» FRAGMENTO:

La pregunta aquí es: ¿qué clase de bondad ha de tener una vida? La ética utilitarista nos habla de deseos satisfechos o de bienestar. Pero tenemos que resistirnos, dice Dworkin, al impulso reduccionista: el “bienestar” no es algo simple, tiene estructura. Hay que distinguir entre “bienestar volitivo” y “bienestar crítico”. El primero es el bienestar que consiste en conseguir lo que uno desea, y el segundo es el que resulta de lo que uno debería desear. Solemos desear lo que creemos que es nuestro interés crítico, pero no siempre sucede así. A veces (a menudo) no deseamos efectivamente lo que creemos que sería bueno que deseásemos. Entre un interés y otro hay un conflicto irreducible, que se manifiesta a menudo en la vida de uno.

Pues bien, el proyecto liberal, dice Dworkin, tiene que concentrarse en el interés crítico, no en el volitivo: puesto que los principios políticos son normativos, tienen que ver, no con si las personas consiguen en cada momento lo que desean (esto nunca tiene poder normativo), sino con si la situación política es aceptable para las personas que se toman en serio sus intereses críticos. Cuando estamos hablando de política estamos hablando de qué debería legislarse, no de qué nos apetece en este momento conseguir.

Es evidente que la gente tiene intereses críticos, que se manifiestan en forma de ciertas inquietudes y enigmas, tales como qué sentido tiene nuestra vida, o si nuestros intereses tienen algo de trascendente o son meramente indexados, o qué relación hay entre lo justo y el interés (el “problema de Platón”), o si la vida de uno es o ha sido buena tenga él consciencia de ello o no, o, por último, la relación entre yo y la comunidad.

Estos enigmas surgen, cree Dworkin, de que tenemos dos modelos de interpretación de lo valioso, de qué es una buena vida. El modelo del impacto dice que una buena vida se mide por su resultado final, por sus consecuencias. El modelo del desafío interpreta la bondad de una vida como algo que se puede hacer con mayor o menor destreza. Aunque ninguno de los dos modelos interpretativos es omnipotente, las éticas liberales, sostiene Dworkin, privilegian el modelo del desafío. El modelo del impacto explica por qué damos tanta importancia a personas como Martin Luther King, Mozart o Fleming, pero no explican cómo es que valoramos una vida por el simple hecho de ser vivida de manera íntegra. El modelo del desafío se adhiere a la idea “aristotélica” de que el principal valor de la vida es saber vivirla. Al tener menos en cuenta las consecuencias, es más proclive a admitir diversos proyectos de vida.

» CONSIGNA A: Traduce al inglés esta oración del fragmento sobre Dworkin: «El modelo del desafío se adhiere a la idea “aristotélica” de que el principal valor de la vida es saber vivirla.»
El fragmento y el listado no guardan ninguna relación entre sí.

» INFORMACIÓN PROPORCIONADA:
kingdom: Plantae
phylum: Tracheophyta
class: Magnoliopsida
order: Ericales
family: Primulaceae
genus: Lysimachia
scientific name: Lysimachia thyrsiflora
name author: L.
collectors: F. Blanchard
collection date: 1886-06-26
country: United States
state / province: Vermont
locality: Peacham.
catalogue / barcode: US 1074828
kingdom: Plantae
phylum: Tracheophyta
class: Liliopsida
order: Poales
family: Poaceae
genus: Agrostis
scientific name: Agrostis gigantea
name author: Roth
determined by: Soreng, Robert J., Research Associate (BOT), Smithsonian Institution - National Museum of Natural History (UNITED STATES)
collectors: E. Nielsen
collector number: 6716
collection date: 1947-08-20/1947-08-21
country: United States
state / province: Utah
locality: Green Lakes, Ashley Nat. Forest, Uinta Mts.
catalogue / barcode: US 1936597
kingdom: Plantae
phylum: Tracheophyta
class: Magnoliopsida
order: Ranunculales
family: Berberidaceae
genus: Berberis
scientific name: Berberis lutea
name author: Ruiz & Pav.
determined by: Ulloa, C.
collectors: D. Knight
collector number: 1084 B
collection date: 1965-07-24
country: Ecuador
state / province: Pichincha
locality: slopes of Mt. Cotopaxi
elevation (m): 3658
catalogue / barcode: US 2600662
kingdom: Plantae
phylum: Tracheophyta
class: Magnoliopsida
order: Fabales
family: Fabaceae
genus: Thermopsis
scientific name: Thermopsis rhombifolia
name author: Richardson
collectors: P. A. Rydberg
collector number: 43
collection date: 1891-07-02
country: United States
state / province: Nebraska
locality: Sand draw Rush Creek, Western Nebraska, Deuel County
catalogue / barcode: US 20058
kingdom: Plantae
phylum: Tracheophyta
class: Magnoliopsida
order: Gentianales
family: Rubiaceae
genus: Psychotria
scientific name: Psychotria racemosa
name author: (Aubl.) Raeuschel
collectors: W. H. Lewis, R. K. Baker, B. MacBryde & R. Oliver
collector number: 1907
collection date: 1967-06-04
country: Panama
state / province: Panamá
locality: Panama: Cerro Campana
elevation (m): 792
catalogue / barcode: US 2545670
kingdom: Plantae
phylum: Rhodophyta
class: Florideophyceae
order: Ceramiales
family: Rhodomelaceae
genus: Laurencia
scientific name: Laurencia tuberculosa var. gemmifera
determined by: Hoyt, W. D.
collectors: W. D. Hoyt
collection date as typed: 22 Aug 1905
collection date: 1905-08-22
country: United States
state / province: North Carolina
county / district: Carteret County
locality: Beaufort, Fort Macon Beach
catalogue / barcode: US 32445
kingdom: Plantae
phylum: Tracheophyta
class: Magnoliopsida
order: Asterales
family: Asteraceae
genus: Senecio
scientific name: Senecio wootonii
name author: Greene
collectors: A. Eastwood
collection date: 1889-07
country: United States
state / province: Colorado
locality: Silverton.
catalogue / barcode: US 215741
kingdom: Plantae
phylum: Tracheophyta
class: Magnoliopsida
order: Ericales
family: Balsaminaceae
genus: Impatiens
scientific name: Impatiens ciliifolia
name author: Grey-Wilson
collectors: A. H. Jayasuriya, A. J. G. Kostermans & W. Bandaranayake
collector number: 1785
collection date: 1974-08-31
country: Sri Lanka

» CONSIGNA B: Reproduce textualmente del listado todo lo que va desde la línea que contiene «elevation (m): 792» hasta la línea que contiene «name author: Grey-Wilson», ambas incluidas.

» SOLUCIÓN DEL EJERCICIO A: The challenge model adheres to the “Aristotelian” idea that the main value of life is knowing how to live it.

» SOLUCIÓN DEL EJERCICIO B:
elevation (m): 792
catalogue / barcode: US 2545670
kingdom: Plantae
phylum: Rhodophyta
class: Florideophyceae
order: Ceramiales
family: Rhodomelaceae
genus: Laurencia
scientific name: Laurencia tuberculosa var. gemmifera
determined by: Hoyt, W. D.
collectors: W. D. Hoyt
collection date as typed: 22 Aug 1905
collection date: 1905-08-22
country: United States
state / province: North Carolina
county / district: Carteret County
locality: Beaufort, Fort Macon Beach
catalogue / barcode: US 32445
kingdom: Plantae
phylum: Tracheophyta
class: Magnoliopsida
order: Asterales
family: Asteraceae
genus: Senecio
scientific name: Senecio wootonii
name author: Greene
collectors: A. Eastwood
collection date: 1889-07
country: United States
state / province: Colorado
locality: Silverton.
catalogue / barcode: US 215741
kingdom: Plantae
phylum: Tracheophyta
class: Magnoliopsida
order: Ericales
family: Balsaminaceae
genus: Impatiens
scientific name: Impatiens ciliifolia
name author: Grey-Wilson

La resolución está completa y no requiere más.